Further, patients in the sdc1 >120 ng/mL sub-group of this study evidenced similar baseline characteristics compared to patients below this cut-off regarding known cardiovascular risk factors. An sdc1 concentration above this cut-off remained predictive for outcome after correction for several potential confounders including sex and age. Sdc1 might represent a new tool to assess eGC injury after STEMI, and its evaluation might add another important piece to the puzzle of optimized risk stratification in STEMI patients. Certainly, the concept of sdc1 evaluating eGC injury after myocardial ischemia in STEMI is at this timepoint speculative. Further mechanistic studies evaluating sources of sdc1 in patients with STEMI are necessary. Of note, as sdc1 did not correlate with infarct size assessed by CMR but with clinical outcome, elevated sdc1 levels could indicate systemic eGC injury due to incipient cardiogenic shock. This would be in accordance with previous studies reporting sdc1 to be an independent predictor of one-month mortality in patients suffering from cardiogenic shock13. However, in the present study cohort, sdc1 did not correlate with Killip class.
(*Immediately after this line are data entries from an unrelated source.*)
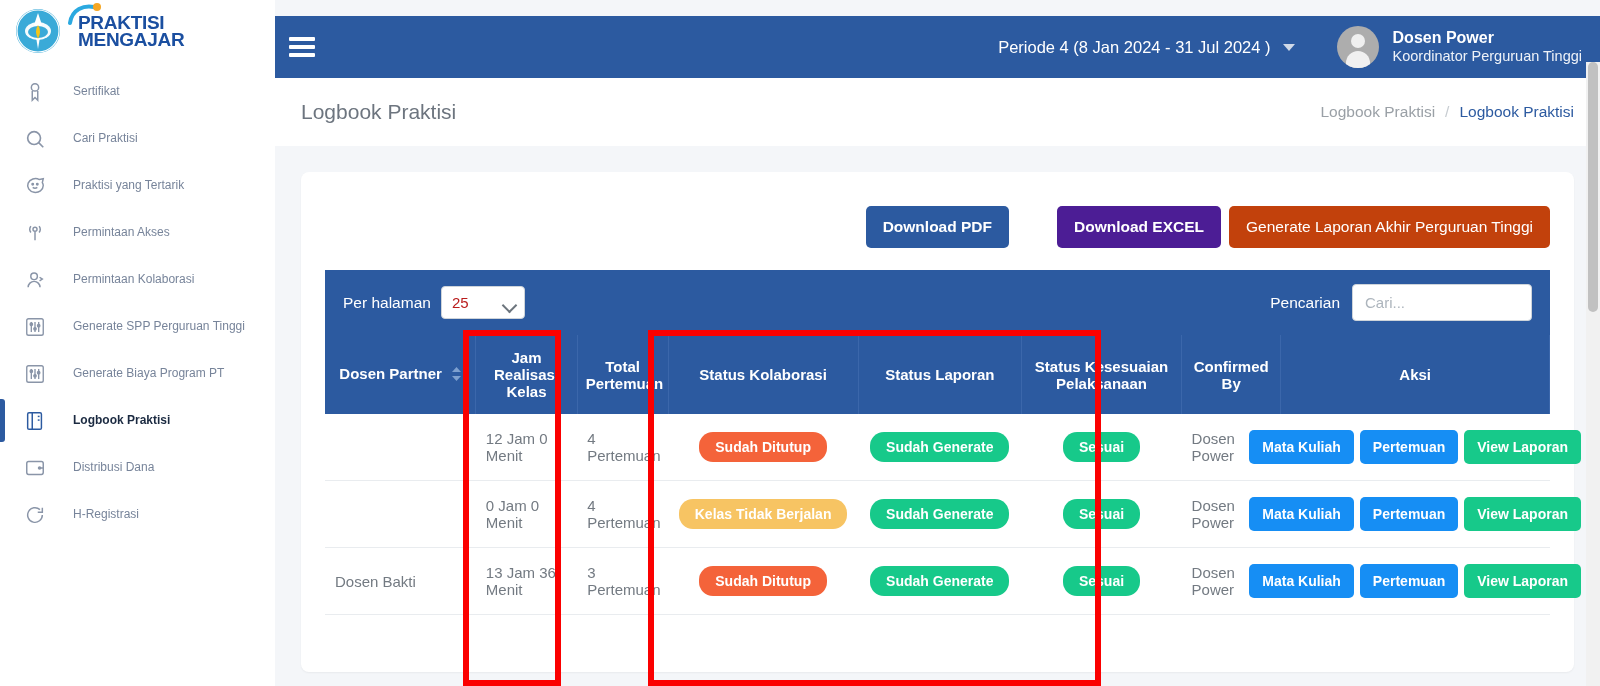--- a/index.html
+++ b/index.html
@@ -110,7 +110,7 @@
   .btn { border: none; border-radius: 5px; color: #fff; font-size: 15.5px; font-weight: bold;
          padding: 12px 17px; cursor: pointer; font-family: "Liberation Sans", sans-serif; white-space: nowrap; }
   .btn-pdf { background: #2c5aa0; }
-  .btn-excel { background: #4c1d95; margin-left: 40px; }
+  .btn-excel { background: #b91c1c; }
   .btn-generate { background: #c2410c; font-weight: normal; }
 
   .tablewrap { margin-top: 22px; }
Established scoring systems for risk prediction in acute coronary syndrome are relatively complex to calculate. Combining several biomarkers such as CK or troponin assessing myocardial tissue injury, and sdc1 assessing eGC injury, as well as simple clinical information such as congestion or blood pressure or lactate level, could be relatively easy to implement and still be very powerful in predicting risk of adverse outcome after STEMI3,4,30. For our study cohort, we developed a score consisting of Killip class, age, and both troponin and sdc1 concentrations: this integrative score evidenced high discriminative power and is relatively easy to calculate. The exclusion of patients in cardiogenic shock in this study might predispose this score to selection bias considering the inclusion of Killip class. Certainly, a score including these, and other parameters needs to be refined and validated in other larger cohorts including patients with cardiogenic shock and the high discriminative power in this cohort lacking independent validation might be data driven. Still, we think that the high discriminative power after combining clinical evaluation, age, a marker of myocardial injury – namely troponin – and a potential marker of eGC injury – namely sdc1 – in this small cohort at least supports the notion that this concept could add significant value to risk prediction models in STEMI and warrants further investigations.

Limitations

The exact pathophysiological role of sdc1 and soluble sdc1 in myocardial injury in STEMI is beyond the scope of this paper, and therefore our conclusion remains thesis generating and warrants further research. Further, this pre-specified biomarkers sub-study of the LIPSIA CONDITIONING study focused on sdc-1 concentrations based on previous studies reporting associations of sdc-1 with hemodynamic alterations and outcomes in shock12,13,28. However, other syndecan proteins could be altered as well, and a comparison of distinct syndecan concentrations could bring further insight, but was beyond the scope of this study. This study was conducted only in a single center and the absolute patient number might be underpowered to assess the association of sdc1 and mortality in patients suffering from STEMI.

Conclusion

In our study, we show that sdc1 is independently associated with mortality six months after STEMI. Sdc1 did not correlate with traditional markers of myocardial injury and might, therefore, constitute an independent tool for risk stratification, eventually by assessing eGC injury in STEMI patients. Combining clinical evaluation and biomarkers assessing different injuries might be powerful to predict risk in STEMI patients.